## What this task involves
Could you give back the records exactly, taking out the pictures?

## Recorded information
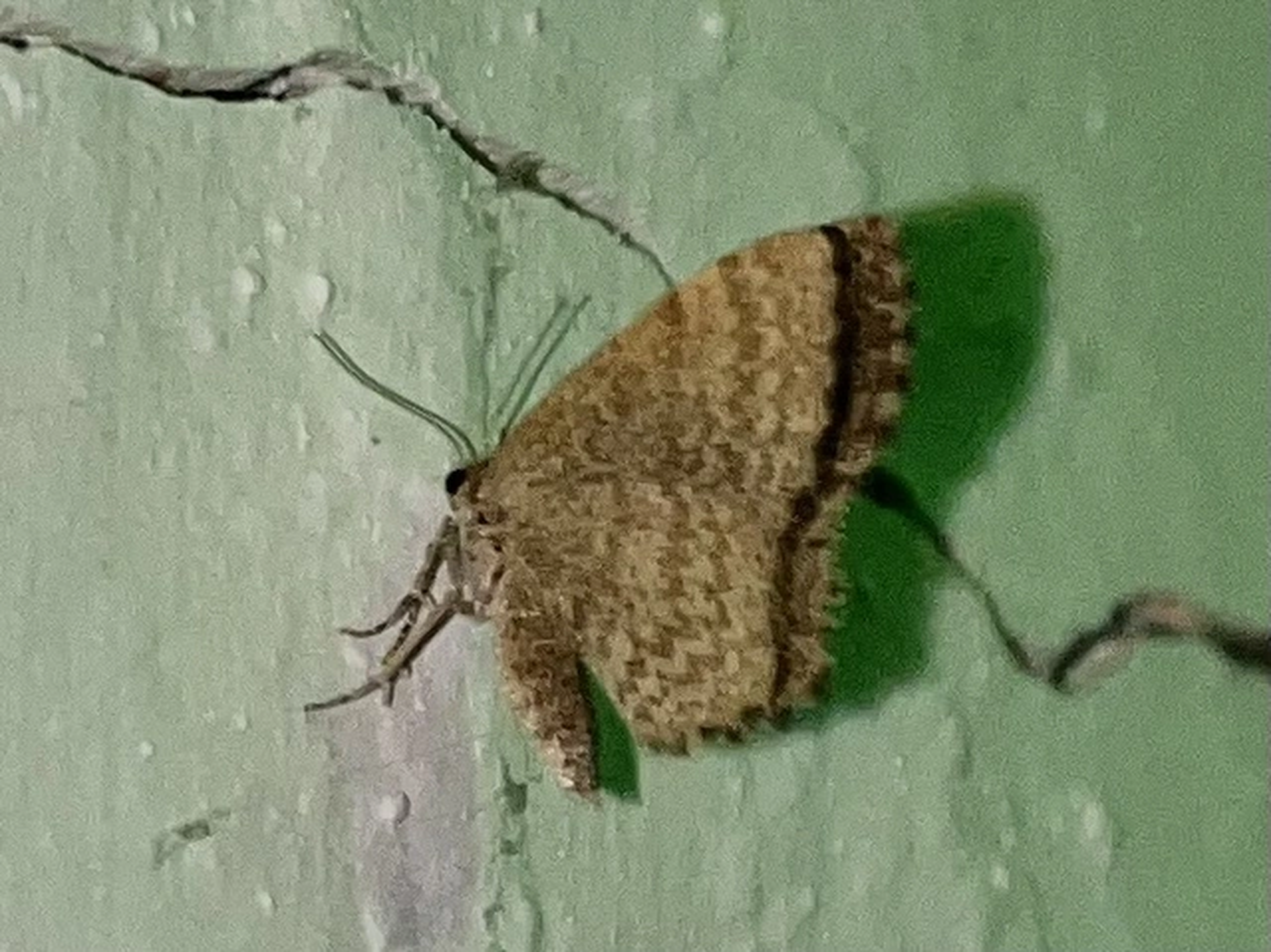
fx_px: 954
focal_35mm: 26
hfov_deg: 67.3
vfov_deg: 53.0
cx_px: 636
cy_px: 476
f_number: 1.6
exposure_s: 1/82
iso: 32
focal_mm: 5.1
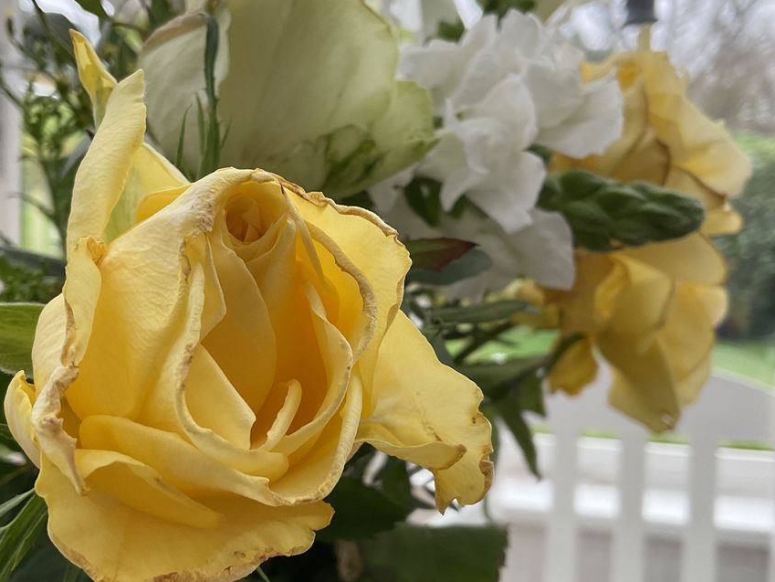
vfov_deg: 35.1
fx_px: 918
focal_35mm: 41
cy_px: 325
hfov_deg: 45.7
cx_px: 345
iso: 40
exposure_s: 1/60
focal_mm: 3
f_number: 1.8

## Result for this task
fx_px: 954
focal_35mm: 26
hfov_deg: 67.3
vfov_deg: 53.0
cx_px: 636
cy_px: 476
f_number: 1.6
exposure_s: 1/82
iso: 32
focal_mm: 5.1
vfov_deg: 35.1
fx_px: 918
focal_35mm: 41
cy_px: 325
hfov_deg: 45.7
cx_px: 345
iso: 40
exposure_s: 1/60
focal_mm: 3
f_number: 1.8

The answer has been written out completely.